A very happy Christmas to the Irish Echo community and special best wishes to those undocumented who will once again not make it home for fear they will not be allowed back in the US.

I remember the feeling well in my own undocumented days, and the hope that something would change for the better the following year. My heart goes out to you.  Hang in there, perhaps in 2019.

Anthony Bourdain

Like many I was saddened by the death of Anthony Bourdain. He was the real deal in a medium full of botoxed puppets who spin their seven-minute slots of scripted talking points in between interminable ads.

Right from the start I felt I knew him from somewhere, but such things happen for as Joan Rivers once wisely proclaimed, “After 50 everything rings a bell.”

On reading his obituary I thought I’d found the answer: he had been chef at Les Halles, one of my favorite restaurants, mere crawling distance from Rocky Sullivan’s and Paddy Reilly’s. 

And so I figured he was one of those gregarious lords of the kitchen who descend on your table soliciting compliments, usually while your mouth is full.

But when I watched his final CNN show devoted to the Lower East Side the penny dropped.

It was nothing spectacular - he was just another face in the crowded mad scene of the early ‘80’s down around Avenues A and B. 

I never spoke to him but I saw him often enough, usually standing in the center of a crowd, his charismatic face lit up with laughter and booze, the center of attention in a scene of many stars. 

But there was another recurring memory of him – solitary and hunched over his drink, often picking at a small plate of food.

Did you ever notice that some people habitually gravitate to the same part of whatever bar they find themselves – Anthony’s was down near the service station where he could banter with the bartender and waitresses when the mood hit him.

When he talked about his heroin use in that last show, pieces of his puzzle fell into place. Many hard drug users are dual characters, extroverts dominating the conversation, but more often than not loners wearing almost visible “don’t mess with me” psychic armor to keep the world at bay.

His Lower East Side CNN show rocked me back on my heels. I had blacked out so much of the scene, partly because I spun off into a different universe when Black 47 took off; I moved away from Avenue B and a world I’d long been a part of.

Bourdain kept posing the same question to Debbie Harry, Jim Jarmusch, John Lurie and Lydia Lunch among others, “Was the scene on the Lower East Side really that special?”

In typical LES cool, each of the interviewees made a point of stating that “it was just a phase, life goes on, I’m still creative,” with the unspoken plea, “you should see what I’m doing now!”

And they’re right. No matter what you’ve achieved in the creative world, you’re only as good as your new song, novel, painting or film. 

Perhaps, the most grounded of his interviewees, the eternally creative John Lurie put it best. “I’m just glad I survived the excesses of the times and am still working.”

But there was something beyond special about the Lower East Side in those years - just think of Hilly Crystal’s CBGB’s!
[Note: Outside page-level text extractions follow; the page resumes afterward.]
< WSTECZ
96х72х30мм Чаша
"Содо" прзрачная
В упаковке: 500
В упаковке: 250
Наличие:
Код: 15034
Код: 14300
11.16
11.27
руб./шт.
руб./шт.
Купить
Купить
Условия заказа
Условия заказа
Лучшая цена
What a place – what a guy, so understated and matter of fact – but would there have been an international Punk scene without him?

Hilly’s own musical taste ran to Country and Bluegrass, and yet his club spawned a musical movement that rocked the world and changed the aesthetic of popular music. 

I saw The Ramones, Talking Heads, Blondie, and the amazing Television emerge from CB’s miasma of mediocrity, for Hilly gave everyone and his mother a shot – including me!

But Lower East Side music was also the background track to a wonderful DIY kaleidoscope of poets, painters, choreographers, novelists, dreamers & cultural revolutionaries that you collided with in the bars, clubs, galleries and parties that seemed to go round the clock.

Craziness too – I once got a lovely kiss from Debbie Harry who upon hearing my accent mistook me for a Boomtown Rat.  Ah well, mistaken identity it may have been but she was our Marilyn and I still treasure the moment.

Yeah, Mr. Bourdain, your suspicions were right – those years in Alphabet City were amazing. They didn’t last. Nothing does. But thanks for the CNN memories and that tunnel back to a spiky past when everything seemed possible.